Please find every line in the entries below that contains the string "left", and copy it.

[[ Data, beginning ]]

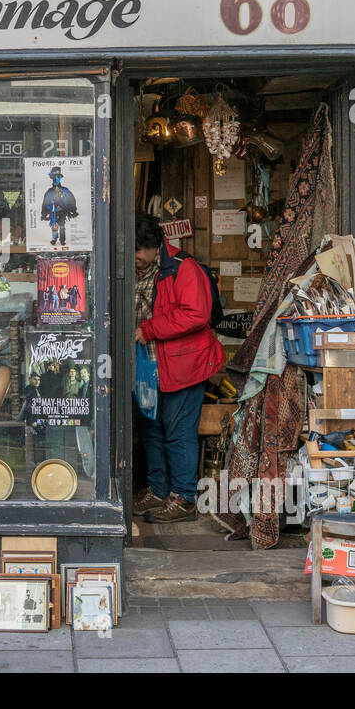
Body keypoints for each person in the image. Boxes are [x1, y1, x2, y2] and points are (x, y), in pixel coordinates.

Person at [132, 215, 225, 523]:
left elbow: (196, 314)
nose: (135, 258)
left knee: (177, 431)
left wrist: (149, 328)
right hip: (148, 365)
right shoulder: (138, 268)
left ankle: (184, 498)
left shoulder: (183, 267)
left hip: (185, 364)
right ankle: (159, 491)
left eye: (138, 251)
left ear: (151, 245)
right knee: (150, 428)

[[ Data, end ]]

§ Completed task:
left elbow: (196, 314)
left knee: (177, 431)
left wrist: (149, 328)
left ankle: (184, 498)
left shoulder: (183, 267)
left hip: (185, 364)
left eye: (138, 251)
left ear: (151, 245)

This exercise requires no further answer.